Copy every entry precisely.

╭──

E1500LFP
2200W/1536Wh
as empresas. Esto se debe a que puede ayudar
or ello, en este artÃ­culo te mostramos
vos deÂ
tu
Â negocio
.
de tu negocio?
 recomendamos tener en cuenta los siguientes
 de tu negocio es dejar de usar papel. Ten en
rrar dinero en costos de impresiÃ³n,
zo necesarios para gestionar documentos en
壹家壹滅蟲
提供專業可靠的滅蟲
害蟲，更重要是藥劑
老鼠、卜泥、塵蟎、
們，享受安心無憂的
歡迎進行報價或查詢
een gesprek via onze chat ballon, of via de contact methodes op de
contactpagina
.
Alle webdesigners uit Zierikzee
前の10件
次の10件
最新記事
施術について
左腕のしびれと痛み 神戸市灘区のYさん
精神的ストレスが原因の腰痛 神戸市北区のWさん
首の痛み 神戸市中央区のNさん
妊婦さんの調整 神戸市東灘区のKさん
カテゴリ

╰──

Answer space ::
E1500LFP
2200W/1536Wh
as empresas. Esto se debe a que puede ayudar
or ello, en este artÃ­culo te mostramos
vos deÂ
tu
Â negocio
.
de tu negocio?
 recomendamos tener en cuenta los siguientes
 de tu negocio es dejar de usar papel. Ten en
rrar dinero en costos de impresiÃ³n,
zo necesarios para gestionar documentos en
壹家壹滅蟲
提供專業可靠的滅蟲
害蟲，更重要是藥劑
老鼠、卜泥、塵蟎、
們，享受安心無憂的
歡迎進行報價或查詢
een gesprek via onze chat ballon, of via de contact methodes op de
contactpagina
.
Alle webdesigners uit Zierikzee
前の10件
次の10件
最新記事
施術について
左腕のしびれと痛み 神戸市灘区のYさん
精神的ストレスが原因の腰痛 神戸市北区のWさん
首の痛み 神戸市中央区のNさん
妊婦さんの調整 神戸市東灘区のKさん
カテゴリ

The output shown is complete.